▸ Sayfa alıntısı
4. MS Word programında, Times New Roman 11 punto, 14 nk satır aralığıyla yazılmalıdır. Yazılar ortalama 10.000 kelimeyi geçmemelidir. Makaleler PC
uyumlu Microsoft veya “doc” uzantılı belge oluşturmaya elverişli herhangi bir kelime işlem programında yazılmalıdır. Eski harfli metinler için özel bir yazı
karakteri kullanılmış ise belgeyle birlikte söz konusu karakterler de gönderilmelidir.
5. Metin içinde vurgulanması gereken kısımlar ve alıntılar italik harflerle ve tırnak içinde verilmeli; beş satırdan az alıntılar satır arasında, beş satırdan
uzun alıntılar ise satırın iki yanından 1 cm içeride, blok halinde, 14 nk satır aralığıyla ve 11 punto ile yazılmalıdır. İmlâ ve noktalama açısından makalenin
ya da konunun zorunlu kıldığı özel durumlar dışında Türk Dil Kurumu’nun İmlâ Kılavuzu esas alınmalıdır.
6. Bütün bölümler ve alt bölümler numaralanmalıdır.
7. Fotoğraf, plan, harita ve çizimler: Metin içinde kullanılan fotoğraf, plan, harita vb. materyallerin “.jpg/.tiff” uzantılı kayıtları gönderilecek dokümanlara
eklenmelidir. Bu tür belgelerin baskı tekniğine uygun çözünürlükte (en az 300 piksel) ve sayfa alanını aşmayacak büyüklükte olmasına dikkat etmeli, ayrıca
birden fazla olması halinde numaralandırılmalı ve başlık eklenmelidir. 
(Resim1; Harita 1;Tablo, Figür 1, vb.) Metin için parantezle atıfta bulunulan resim, harita veya diğer ekler makalenin sonuna eklenmelidir.

(Sahne geometrisi akıl yürütme verileri)
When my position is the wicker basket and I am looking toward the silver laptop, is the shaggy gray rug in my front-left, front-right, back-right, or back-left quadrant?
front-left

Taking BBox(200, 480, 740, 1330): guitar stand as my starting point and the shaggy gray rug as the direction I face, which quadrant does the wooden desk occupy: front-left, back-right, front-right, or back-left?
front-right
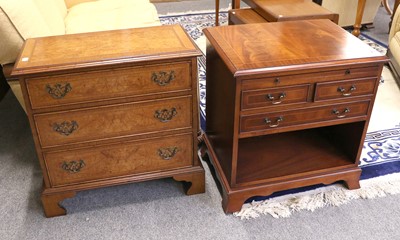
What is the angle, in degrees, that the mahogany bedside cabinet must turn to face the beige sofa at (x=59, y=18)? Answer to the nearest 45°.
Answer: approximately 135° to its right

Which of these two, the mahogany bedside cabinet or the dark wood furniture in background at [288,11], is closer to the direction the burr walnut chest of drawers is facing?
the mahogany bedside cabinet

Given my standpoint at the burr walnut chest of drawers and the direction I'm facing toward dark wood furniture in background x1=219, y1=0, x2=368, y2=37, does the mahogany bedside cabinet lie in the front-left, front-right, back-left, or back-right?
front-right

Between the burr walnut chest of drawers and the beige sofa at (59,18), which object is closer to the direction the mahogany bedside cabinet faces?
the burr walnut chest of drawers

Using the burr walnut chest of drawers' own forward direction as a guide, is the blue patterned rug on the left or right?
on its left

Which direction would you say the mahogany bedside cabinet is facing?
toward the camera

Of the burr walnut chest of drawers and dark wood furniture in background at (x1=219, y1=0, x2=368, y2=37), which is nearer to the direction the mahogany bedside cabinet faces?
the burr walnut chest of drawers

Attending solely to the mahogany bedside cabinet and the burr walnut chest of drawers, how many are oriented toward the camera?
2

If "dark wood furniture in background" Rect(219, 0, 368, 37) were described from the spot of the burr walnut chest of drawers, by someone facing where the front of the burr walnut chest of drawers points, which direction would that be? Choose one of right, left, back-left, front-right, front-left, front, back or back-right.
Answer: back-left

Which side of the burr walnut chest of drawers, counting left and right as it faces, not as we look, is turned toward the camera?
front

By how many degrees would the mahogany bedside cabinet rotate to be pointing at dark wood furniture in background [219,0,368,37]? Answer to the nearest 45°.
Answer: approximately 180°

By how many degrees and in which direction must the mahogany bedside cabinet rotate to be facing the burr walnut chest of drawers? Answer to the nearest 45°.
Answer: approximately 90° to its right

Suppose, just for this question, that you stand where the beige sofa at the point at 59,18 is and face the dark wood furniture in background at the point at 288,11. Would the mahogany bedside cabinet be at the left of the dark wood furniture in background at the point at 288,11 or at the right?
right
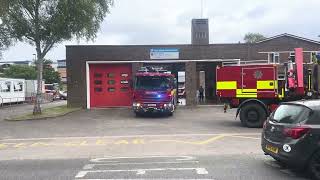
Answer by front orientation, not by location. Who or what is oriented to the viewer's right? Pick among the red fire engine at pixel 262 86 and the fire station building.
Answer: the red fire engine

▸ Yapılacak iş
Sayfa alıntısına göre beş satırdan uzun alıntıların satırın iki yanından ne kadar içeride yazılması gerektiğini belirtin. Bu öğelerin sayfa alıntısıyla hiçbir ilgisi yoktur.

▸ Görev yanıtı
1 cm içeride yazılmalıdır.